#persist
Metrics for DataONE PhaseII (Years 5-10)
Content and Service Oriented
- Uptime of DataONE service availability to target audience. [MBJ: we need to start logging this in a database, indexed by subsystem]
- Number of current version data objects (i.e. entities of type "DATA" in the object formatType that are not obsoleted)
- Number of current version data packages (i.e. entities of type "RESOURCE" in the object formatType that are not obsoleted). [[This metric provides an indication of the number of aggregated data products available through the system]]
- Total size of stored content.
- Number [BEW: and Volume] of data downloads with DataONE tools as determined by the User Agent string in the HTTP request header to GET requests. [BEW: Plus downloaded via the search interface, which probably requires getting the referrer for calls at the MN]
- Number of searches run against the DataONE search GUI and API
- Total number of authenticated users accessing DataONE services (on MNs or CNs) (creating, consuming, manipulating content) [MBJ: note that many Tier 1 MNs upload all of their content via sync rather than via authenticated users, so I'm not sure how meaningful this will be for assessing # of true users) [DV - It shows the number of authenticated users.

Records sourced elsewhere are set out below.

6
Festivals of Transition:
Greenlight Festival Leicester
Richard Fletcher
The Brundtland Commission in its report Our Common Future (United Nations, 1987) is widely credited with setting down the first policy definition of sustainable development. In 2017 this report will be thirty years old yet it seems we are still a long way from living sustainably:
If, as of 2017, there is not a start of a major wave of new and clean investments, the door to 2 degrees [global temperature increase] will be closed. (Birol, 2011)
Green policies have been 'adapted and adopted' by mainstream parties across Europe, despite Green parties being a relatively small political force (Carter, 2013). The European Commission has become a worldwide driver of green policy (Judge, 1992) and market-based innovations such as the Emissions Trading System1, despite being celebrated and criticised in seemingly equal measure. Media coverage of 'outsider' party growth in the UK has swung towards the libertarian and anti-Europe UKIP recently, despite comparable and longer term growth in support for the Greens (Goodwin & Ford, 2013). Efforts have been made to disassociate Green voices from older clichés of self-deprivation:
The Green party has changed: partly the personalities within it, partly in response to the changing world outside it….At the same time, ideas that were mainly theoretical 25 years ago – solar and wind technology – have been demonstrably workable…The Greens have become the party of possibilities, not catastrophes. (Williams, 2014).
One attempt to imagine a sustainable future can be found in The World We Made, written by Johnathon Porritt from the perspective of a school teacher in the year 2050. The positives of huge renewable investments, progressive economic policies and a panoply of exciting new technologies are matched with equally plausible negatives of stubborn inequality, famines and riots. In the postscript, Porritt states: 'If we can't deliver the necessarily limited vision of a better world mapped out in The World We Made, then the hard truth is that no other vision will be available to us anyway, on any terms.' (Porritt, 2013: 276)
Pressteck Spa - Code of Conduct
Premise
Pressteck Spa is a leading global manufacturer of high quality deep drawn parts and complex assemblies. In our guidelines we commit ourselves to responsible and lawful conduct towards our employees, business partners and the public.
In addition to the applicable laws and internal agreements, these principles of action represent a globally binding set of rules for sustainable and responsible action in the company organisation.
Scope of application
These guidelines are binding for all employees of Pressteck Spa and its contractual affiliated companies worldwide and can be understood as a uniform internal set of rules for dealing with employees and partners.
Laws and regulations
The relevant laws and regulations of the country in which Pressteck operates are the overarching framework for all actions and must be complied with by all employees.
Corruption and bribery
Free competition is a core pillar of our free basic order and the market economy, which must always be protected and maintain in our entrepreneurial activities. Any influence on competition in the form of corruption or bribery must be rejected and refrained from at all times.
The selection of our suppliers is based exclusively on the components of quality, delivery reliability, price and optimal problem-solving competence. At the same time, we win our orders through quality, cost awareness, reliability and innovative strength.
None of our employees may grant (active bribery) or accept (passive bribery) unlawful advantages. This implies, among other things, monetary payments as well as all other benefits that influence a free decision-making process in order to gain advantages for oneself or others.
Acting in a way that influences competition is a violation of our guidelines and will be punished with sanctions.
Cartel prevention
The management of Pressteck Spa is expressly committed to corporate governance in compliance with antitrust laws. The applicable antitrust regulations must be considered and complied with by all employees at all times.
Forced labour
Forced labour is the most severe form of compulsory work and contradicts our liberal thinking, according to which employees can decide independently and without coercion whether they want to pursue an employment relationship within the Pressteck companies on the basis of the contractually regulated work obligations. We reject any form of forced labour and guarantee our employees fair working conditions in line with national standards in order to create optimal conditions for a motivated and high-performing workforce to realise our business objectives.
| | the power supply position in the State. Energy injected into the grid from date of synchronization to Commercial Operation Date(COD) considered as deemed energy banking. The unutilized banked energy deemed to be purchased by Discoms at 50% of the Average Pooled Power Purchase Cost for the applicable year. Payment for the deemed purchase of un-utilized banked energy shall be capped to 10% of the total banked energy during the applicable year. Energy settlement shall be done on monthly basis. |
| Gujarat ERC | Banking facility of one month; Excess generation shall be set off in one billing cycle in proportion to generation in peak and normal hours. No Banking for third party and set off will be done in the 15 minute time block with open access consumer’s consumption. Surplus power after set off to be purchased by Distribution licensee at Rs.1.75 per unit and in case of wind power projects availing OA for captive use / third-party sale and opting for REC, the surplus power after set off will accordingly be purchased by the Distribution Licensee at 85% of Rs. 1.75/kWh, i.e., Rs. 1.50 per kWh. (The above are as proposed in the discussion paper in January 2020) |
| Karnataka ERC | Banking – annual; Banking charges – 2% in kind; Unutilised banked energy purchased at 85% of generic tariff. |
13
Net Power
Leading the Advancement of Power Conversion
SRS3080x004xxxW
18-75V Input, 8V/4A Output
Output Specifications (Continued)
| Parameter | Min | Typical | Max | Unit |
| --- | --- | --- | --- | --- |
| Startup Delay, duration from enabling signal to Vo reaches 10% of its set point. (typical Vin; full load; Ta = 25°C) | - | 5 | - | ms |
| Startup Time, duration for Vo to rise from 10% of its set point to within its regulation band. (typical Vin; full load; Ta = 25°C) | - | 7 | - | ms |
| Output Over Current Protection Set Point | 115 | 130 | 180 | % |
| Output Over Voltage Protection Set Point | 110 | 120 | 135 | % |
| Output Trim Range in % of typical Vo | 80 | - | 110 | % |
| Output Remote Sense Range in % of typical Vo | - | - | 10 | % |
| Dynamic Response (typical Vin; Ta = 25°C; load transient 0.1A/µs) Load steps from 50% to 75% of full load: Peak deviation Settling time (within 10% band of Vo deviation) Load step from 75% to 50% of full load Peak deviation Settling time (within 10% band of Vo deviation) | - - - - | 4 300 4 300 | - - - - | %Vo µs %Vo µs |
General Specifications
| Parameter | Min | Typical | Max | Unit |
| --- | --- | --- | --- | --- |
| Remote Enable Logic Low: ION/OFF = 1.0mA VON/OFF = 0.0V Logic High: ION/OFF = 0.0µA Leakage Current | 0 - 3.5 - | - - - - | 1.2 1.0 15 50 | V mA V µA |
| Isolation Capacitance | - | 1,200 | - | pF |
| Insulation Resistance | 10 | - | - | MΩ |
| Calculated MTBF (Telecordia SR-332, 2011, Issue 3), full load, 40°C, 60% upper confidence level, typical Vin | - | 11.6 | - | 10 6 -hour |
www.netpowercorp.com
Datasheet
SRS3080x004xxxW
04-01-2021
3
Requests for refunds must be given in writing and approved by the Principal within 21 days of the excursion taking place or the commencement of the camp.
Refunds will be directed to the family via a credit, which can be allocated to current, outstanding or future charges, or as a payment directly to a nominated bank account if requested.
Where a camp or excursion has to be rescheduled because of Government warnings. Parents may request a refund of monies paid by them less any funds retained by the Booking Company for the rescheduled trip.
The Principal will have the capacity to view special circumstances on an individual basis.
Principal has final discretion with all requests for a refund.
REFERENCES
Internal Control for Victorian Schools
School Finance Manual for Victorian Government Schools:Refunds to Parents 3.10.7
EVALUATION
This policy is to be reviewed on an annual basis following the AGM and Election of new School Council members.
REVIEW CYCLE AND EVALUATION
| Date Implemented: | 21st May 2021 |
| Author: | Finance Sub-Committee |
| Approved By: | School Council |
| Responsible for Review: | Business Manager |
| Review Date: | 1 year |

If the number is very small then difficult to justify expense.]
- Number of distinct original data contributors as determined by the subject of the user adding content to the Member Node (i.e. the "submitter" in system metadata) [MBJ: submitter is unlikely to be the best field; many groups use a single submitter even when there are many data contributors; a better index of contributors would be the list of 'Creator' elements from the metadata, which are the people who should be attributed for the contribution][DV - as long as there is a consistent, reliable mechanism that works across MNs and metadata formats]
- Number of distinct data consumers as determined by the subject of the authenticated user accessing DataONE content resolution and retrieval services.[MBJ: combine with next one based on IP; also, I propose we should be tracking individually numbers of metadata views, data downloads, and package downloads][DV - Separate metric from total users. views, data, package distinction can be done through logs (now) for services, but not UI (without significant log processing)]
- Number of distinct data consumers as determined by the IPAddress of the device accessing DataONE content resolution and retrieval services. [[Note - this is a very sloppy metric and does not reliably indicate distinct users]]
- Search precision and recall as determined by repeat evaluation of a corpus of test queries executed against the search system and evaluated by a group of domain experts.
- Number of visitors and questions on ask.dataone.org. [MBJ: maybe, but this will remain low until we prominently feature it in our site; let's avoid using metrics for systems we don't plan to invest in heavily]
- Number of visitors on our IRC channel. [MBJ: unlikely to ever be very high]
- Number of hits for "DataONE" in web search engines.
- Integrity of content as determined by the number of "404 - Not Found" responses to get(PID) [MBJ: we should be tracking down and resolving all of these; maybe a splunk alert sent to someone responsible for tracking them down?][DV - add for resolve service as well]
Size of the DataONE Federation
- Number of Member Nodes participating in the production environment
- Number of software solutions implementing the Member Node software stack and proportion of those Member Node software stack installations that have DataONE services enabled and are participating in DataONE
- Number of organizations participating in DataONE as Member Nodes, collaborating projects, and resource contributions.
Community Impact
- Number of publications that cite content accessible through DataONE [[Can be supported by future capability and agreements with publishers]][MBJ: I would rephrase this to number of citations to content available through DataONE, so its not just publications that can do the citing; citing on blog posts and in published analyses may be just or more important over time]
- Geographic distribution of users that request searches and downloads.